_EXERCISE DIRECTIONS:_ Go through the following data and transcribe exactly the stretch of lines from the one holding "pinky tip: (261, 190)" to the one holding "middle mcp: (155, 186)", both included.

Collected data:
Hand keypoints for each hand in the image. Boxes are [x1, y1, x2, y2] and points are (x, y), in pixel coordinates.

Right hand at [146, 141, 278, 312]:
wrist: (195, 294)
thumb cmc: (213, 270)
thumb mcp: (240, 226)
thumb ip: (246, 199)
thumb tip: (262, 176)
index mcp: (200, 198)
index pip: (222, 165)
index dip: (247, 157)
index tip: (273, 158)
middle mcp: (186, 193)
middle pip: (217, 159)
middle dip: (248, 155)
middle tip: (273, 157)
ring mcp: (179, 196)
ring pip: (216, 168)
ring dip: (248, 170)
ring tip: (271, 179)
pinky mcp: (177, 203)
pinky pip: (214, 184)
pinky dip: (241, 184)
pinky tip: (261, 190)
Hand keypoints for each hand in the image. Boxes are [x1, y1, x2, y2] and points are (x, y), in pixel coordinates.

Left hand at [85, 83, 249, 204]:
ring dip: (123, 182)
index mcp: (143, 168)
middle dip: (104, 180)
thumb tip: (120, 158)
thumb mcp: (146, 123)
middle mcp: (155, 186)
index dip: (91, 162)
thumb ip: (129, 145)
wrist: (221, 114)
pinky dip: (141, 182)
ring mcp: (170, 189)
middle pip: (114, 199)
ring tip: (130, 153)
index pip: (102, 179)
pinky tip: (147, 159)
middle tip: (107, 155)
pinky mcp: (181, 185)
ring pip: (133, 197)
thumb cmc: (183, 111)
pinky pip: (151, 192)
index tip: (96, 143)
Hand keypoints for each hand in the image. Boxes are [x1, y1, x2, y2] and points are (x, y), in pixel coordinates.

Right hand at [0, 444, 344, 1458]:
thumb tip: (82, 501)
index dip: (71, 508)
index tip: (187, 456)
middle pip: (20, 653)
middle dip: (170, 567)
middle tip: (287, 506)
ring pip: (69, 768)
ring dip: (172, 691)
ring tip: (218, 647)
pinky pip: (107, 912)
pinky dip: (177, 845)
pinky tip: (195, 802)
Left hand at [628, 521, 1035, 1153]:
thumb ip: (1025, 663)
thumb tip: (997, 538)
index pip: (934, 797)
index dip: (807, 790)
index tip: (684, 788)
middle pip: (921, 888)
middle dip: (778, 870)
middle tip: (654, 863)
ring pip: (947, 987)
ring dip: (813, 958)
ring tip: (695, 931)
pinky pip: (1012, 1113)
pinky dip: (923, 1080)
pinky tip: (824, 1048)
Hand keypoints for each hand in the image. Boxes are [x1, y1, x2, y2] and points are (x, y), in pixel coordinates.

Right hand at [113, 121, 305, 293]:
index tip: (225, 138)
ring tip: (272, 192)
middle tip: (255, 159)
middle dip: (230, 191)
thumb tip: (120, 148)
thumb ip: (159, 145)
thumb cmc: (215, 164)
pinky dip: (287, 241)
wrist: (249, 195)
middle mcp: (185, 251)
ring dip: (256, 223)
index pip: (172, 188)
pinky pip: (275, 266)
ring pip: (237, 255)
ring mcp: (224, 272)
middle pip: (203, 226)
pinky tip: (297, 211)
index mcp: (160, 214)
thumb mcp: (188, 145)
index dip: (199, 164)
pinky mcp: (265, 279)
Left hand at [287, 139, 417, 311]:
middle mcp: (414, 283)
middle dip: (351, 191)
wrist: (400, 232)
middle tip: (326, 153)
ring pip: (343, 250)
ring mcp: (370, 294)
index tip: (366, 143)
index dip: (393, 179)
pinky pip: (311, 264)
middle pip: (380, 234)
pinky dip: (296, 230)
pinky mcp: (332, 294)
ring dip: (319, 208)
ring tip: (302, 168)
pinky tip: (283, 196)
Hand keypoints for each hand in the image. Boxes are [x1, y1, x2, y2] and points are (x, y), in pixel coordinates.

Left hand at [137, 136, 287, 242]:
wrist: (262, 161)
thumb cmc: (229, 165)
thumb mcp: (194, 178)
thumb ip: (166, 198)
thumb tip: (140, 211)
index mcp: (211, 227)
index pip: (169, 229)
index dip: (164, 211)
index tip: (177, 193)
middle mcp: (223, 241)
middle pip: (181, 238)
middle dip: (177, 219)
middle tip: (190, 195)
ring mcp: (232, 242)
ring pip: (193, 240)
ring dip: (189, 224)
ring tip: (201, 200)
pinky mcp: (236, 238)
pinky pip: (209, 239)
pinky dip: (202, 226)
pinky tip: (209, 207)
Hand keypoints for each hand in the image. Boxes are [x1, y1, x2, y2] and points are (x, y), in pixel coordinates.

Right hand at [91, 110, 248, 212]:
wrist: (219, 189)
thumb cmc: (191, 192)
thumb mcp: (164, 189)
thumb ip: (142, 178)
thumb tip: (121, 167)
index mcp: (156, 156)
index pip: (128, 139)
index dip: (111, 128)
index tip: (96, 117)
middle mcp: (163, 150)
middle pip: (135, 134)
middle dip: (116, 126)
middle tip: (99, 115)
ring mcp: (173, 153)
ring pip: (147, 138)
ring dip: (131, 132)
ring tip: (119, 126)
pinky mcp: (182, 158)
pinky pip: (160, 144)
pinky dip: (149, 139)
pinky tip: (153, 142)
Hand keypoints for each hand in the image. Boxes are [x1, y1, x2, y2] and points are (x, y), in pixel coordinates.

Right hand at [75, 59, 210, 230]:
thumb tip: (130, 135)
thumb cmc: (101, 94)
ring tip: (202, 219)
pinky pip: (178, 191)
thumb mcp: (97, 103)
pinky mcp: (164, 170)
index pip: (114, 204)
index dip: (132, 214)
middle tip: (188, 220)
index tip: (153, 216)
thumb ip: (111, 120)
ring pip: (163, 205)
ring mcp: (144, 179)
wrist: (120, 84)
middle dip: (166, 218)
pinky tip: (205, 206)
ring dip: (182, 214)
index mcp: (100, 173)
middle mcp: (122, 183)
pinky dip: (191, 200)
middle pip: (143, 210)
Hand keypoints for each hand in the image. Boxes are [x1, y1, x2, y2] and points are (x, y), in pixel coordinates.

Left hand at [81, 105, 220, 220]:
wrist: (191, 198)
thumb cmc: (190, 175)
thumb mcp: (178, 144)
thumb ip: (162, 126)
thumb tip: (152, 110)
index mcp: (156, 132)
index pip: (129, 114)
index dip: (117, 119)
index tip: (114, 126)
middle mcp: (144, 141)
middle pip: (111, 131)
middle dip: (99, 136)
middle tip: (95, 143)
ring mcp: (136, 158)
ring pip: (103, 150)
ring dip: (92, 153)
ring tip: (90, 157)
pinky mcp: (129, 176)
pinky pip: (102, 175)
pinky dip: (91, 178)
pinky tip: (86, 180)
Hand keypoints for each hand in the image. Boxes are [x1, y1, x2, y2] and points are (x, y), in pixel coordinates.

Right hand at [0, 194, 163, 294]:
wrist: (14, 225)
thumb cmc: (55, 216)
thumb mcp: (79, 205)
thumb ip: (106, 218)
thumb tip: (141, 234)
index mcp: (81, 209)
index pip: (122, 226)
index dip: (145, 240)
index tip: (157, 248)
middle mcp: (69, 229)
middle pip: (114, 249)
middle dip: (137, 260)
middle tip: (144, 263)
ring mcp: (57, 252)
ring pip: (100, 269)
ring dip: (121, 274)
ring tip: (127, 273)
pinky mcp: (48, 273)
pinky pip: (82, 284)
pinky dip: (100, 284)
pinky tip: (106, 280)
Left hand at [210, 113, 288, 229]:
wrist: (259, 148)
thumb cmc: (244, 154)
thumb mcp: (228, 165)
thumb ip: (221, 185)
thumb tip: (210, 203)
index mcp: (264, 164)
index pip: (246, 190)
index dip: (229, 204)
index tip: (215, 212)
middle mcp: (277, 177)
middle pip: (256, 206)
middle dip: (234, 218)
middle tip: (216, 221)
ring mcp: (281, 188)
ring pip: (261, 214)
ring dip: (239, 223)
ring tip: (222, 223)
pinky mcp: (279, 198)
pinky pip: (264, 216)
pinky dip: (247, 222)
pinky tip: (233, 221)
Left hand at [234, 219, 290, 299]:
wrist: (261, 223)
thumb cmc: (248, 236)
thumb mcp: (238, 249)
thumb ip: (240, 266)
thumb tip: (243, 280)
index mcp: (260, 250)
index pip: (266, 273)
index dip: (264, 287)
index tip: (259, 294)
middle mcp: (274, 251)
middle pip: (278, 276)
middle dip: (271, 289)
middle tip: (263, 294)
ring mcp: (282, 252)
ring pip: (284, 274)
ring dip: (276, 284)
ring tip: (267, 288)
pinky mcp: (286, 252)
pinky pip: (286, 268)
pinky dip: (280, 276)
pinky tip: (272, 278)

_ANSWER FOR THE TASK:_
pinky tip: (261, 190)
Hand keypoints for each hand in the image. Boxes are [x1, y1, x2, y2] and points are (x, y), in pixel coordinates.

Left hand at [85, 83, 249, 204]:
ring dip: (123, 182)
index mcp: (143, 168)
middle dip: (104, 180)
thumb tip: (120, 158)
thumb mcp: (146, 123)
middle mcp: (155, 186)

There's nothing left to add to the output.